BEGIN

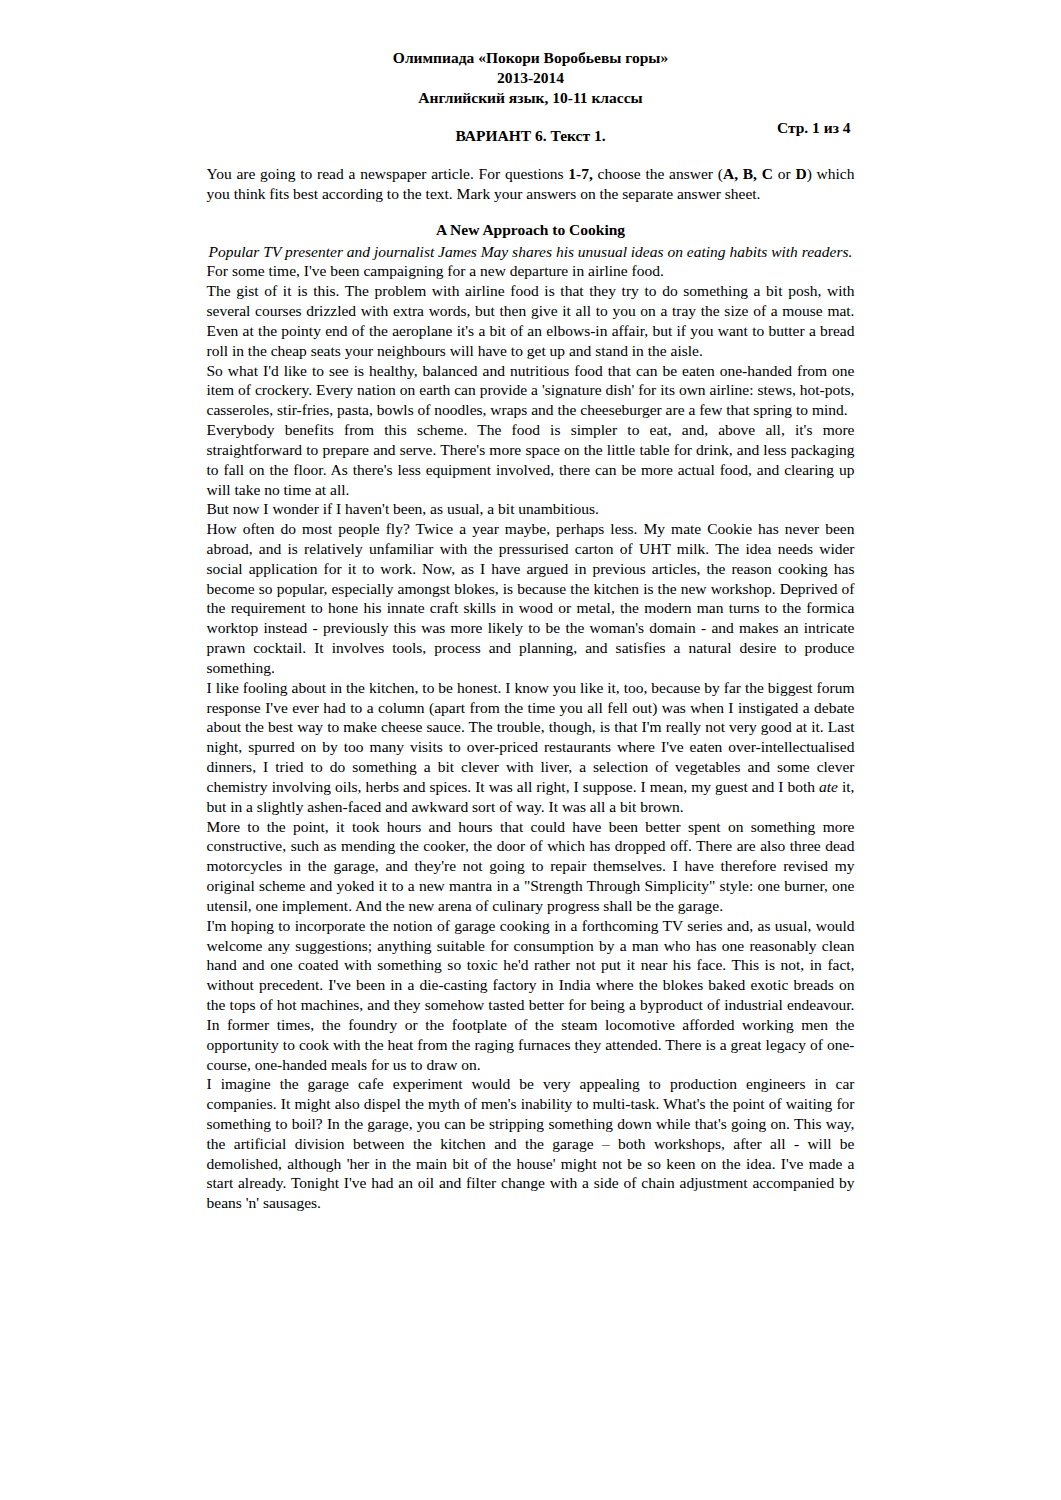Олимпиада «Покори Воробьевы горы»
2013-2014
Английский язык, 10-11 классы
Стр. 1 из 4
ВАРИАНТ 6. Текст 1.
You are going to read a newspaper article. For questions 1-7, choose the answer (A, B, C or D) which you think fits best according to the text. Mark your answers on the separate answer sheet.
A New Approach to Cooking
Popular TV presenter and journalist James May shares his unusual ideas on eating habits with readers.
For some time, I've been campaigning for a new departure in airline food.
The gist of it is this. The problem with airline food is that they try to do something a bit posh, with several courses drizzled with extra words, but then give it all to you on a tray the size of a mouse mat. Even at the pointy end of the aeroplane it's a bit of an elbows-in affair, but if you want to butter a bread roll in the cheap seats your neighbours will have to get up and stand in the aisle.
So what I'd like to see is healthy, balanced and nutritious food that can be eaten one-handed from one item of crockery. Every nation on earth can provide a 'signature dish' for its own airline: stews, hot-pots, casseroles, stir-fries, pasta, bowls of noodles, wraps and the cheeseburger are a few that spring to mind.
Everybody benefits from this scheme. The food is simpler to eat, and, above all, it's more straightforward to prepare and serve. There's more space on the little table for drink, and less packaging to fall on the floor. As there's less equipment involved, there can be more actual food, and clearing up will take no time at all.
But now I wonder if I haven't been, as usual, a bit unambitious.
How often do most people fly? Twice a year maybe, perhaps less. My mate Cookie has never been abroad, and is relatively unfamiliar with the pressurised carton of UHT milk. The idea needs wider social application for it to work. Now, as I have argued in previous articles, the reason cooking has become so popular, especially amongst blokes, is because the kitchen is the new workshop. Deprived of the requirement to hone his innate craft skills in wood or metal, the modern man turns to the formica worktop instead - previously this was more likely to be the woman's domain - and makes an intricate prawn cocktail. It involves tools, process and planning, and satisfies a natural desire to produce something.
I like fooling about in the kitchen, to be honest. I know you like it, too, because by far the biggest forum response I've ever had to a column (apart from the time you all fell out) was when I instigated a debate about the best way to make cheese sauce. The trouble, though, is that I'm really not very good at it. Last night, spurred on by too many visits to over-priced restaurants where I've eaten over-intellectualised dinners, I tried to do something a bit clever with liver, a selection of vegetables and some clever chemistry involving oils, herbs and spices. It was all right, I suppose. I mean, my guest and I both ate it, but in a slightly ashen-faced and awkward sort of way. It was all a bit brown.
More to the point, it took hours and hours that could have been better spent on something more constructive, such as mending the cooker, the door of which has dropped off. There are also three dead motorcycles in the garage, and they're not going to repair themselves. I have therefore revised my original scheme and yoked it to a new mantra in a "Strength Through Simplicity" style: one burner, one utensil, one implement. And the new arena of culinary progress shall be the garage.
I'm hoping to incorporate the notion of garage cooking in a forthcoming TV series and, as usual, would welcome any suggestions; anything suitable for consumption by a man who has one reasonably clean hand and one coated with something so toxic he'd rather not put it near his face. This is not, in fact, without precedent. I've been in a die-casting factory in India where the blokes baked exotic breads on the tops of hot machines, and they somehow tasted better for being a byproduct of industrial endeavour. In former times, the foundry or the footplate of the steam locomotive afforded working men the opportunity to cook with the heat from the raging furnaces they attended. There is a great legacy of one-course, one-handed meals for us to draw on.
I imagine the garage cafe experiment would be very appealing to production engineers in car companies. It might also dispel the myth of men's inability to multi-task. What's the point of waiting for something to boil? In the garage, you can be stripping something down while that's going on. This way, the artificial division between the kitchen and the garage – both workshops, after all - will be demolished, although 'her in the main bit of the house' might not be so keen on the idea. I've made a start already. Tonight I've had an oil and filter change with a side of chain adjustment accompanied by beans 'n' sausages.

END

→ **Exercise prompt**
Would you copy out the material above exactly, without the pictures in it?

→ **Completed task**
Олимпиада «Покори Воробьевы горы»
2013-2014
Английский язык, 10-11 классы
Стр. 1 из 4
ВАРИАНТ 6. Текст 1.
You are going to read a newspaper article. For questions 1-7, choose the answer (A, B, C or D) which you think fits best according to the text. Mark your answers on the separate answer sheet.
A New Approach to Cooking
Popular TV presenter and journalist James May shares his unusual ideas on eating habits with readers.
For some time, I've been campaigning for a new departure in airline food.
The gist of it is this. The problem with airline food is that they try to do something a bit posh, with several courses drizzled with extra words, but then give it all to you on a tray the size of a mouse mat. Even at the pointy end of the aeroplane it's a bit of an elbows-in affair, but if you want to butter a bread roll in the cheap seats your neighbours will have to get up and stand in the aisle.
So what I'd like to see is healthy, balanced and nutritious food that can be eaten one-handed from one item of crockery. Every nation on earth can provide a 'signature dish' for its own airline: stews, hot-pots, casseroles, stir-fries, pasta, bowls of noodles, wraps and the cheeseburger are a few that spring to mind.
Everybody benefits from this scheme. The food is simpler to eat, and, above all, it's more straightforward to prepare and serve. There's more space on the little table for drink, and less packaging to fall on the floor. As there's less equipment involved, there can be more actual food, and clearing up will take no time at all.
But now I wonder if I haven't been, as usual, a bit unambitious.
How often do most people fly? Twice a year maybe, perhaps less. My mate Cookie has never been abroad, and is relatively unfamiliar with the pressurised carton of UHT milk. The idea needs wider social application for it to work. Now, as I have argued in previous articles, the reason cooking has become so popular, especially amongst blokes, is because the kitchen is the new workshop. Deprived of the requirement to hone his innate craft skills in wood or metal, the modern man turns to the formica worktop instead - previously this was more likely to be the woman's domain - and makes an intricate prawn cocktail. It involves tools, process and planning, and satisfies a natural desire to produce something.
I like fooling about in the kitchen, to be honest. I know you like it, too, because by far the biggest forum response I've ever had to a column (apart from the time you all fell out) was when I instigated a debate about the best way to make cheese sauce. The trouble, though, is that I'm really not very good at it. Last night, spurred on by too many visits to over-priced restaurants where I've eaten over-intellectualised dinners, I tried to do something a bit clever with liver, a selection of vegetables and some clever chemistry involving oils, herbs and spices. It was all right, I suppose. I mean, my guest and I both ate it, but in a slightly ashen-faced and awkward sort of way. It was all a bit brown.
More to the point, it took hours and hours that could have been better spent on something more constructive, such as mending the cooker, the door of which has dropped off. There are also three dead motorcycles in the garage, and they're not going to repair themselves. I have therefore revised my original scheme and yoked it to a new mantra in a "Strength Through Simplicity" style: one burner, one utensil, one implement. And the new arena of culinary progress shall be the garage.
I'm hoping to incorporate the notion of garage cooking in a forthcoming TV series and, as usual, would welcome any suggestions; anything suitable for consumption by a man who has one reasonably clean hand and one coated with something so toxic he'd rather not put it near his face. This is not, in fact, without precedent. I've been in a die-casting factory in India where the blokes baked exotic breads on the tops of hot machines, and they somehow tasted better for being a byproduct of industrial endeavour. In former times, the foundry or the footplate of the steam locomotive afforded working men the opportunity to cook with the heat from the raging furnaces they attended. There is a great legacy of one-course, one-handed meals for us to draw on.
I imagine the garage cafe experiment would be very appealing to production engineers in car companies. It might also dispel the myth of men's inability to multi-task. What's the point of waiting for something to boil? In the garage, you can be stripping something down while that's going on. This way, the artificial division between the kitchen and the garage – both workshops, after all - will be demolished, although 'her in the main bit of the house' might not be so keen on the idea. I've made a start already. Tonight I've had an oil and filter change with a side of chain adjustment accompanied by beans 'n' sausages.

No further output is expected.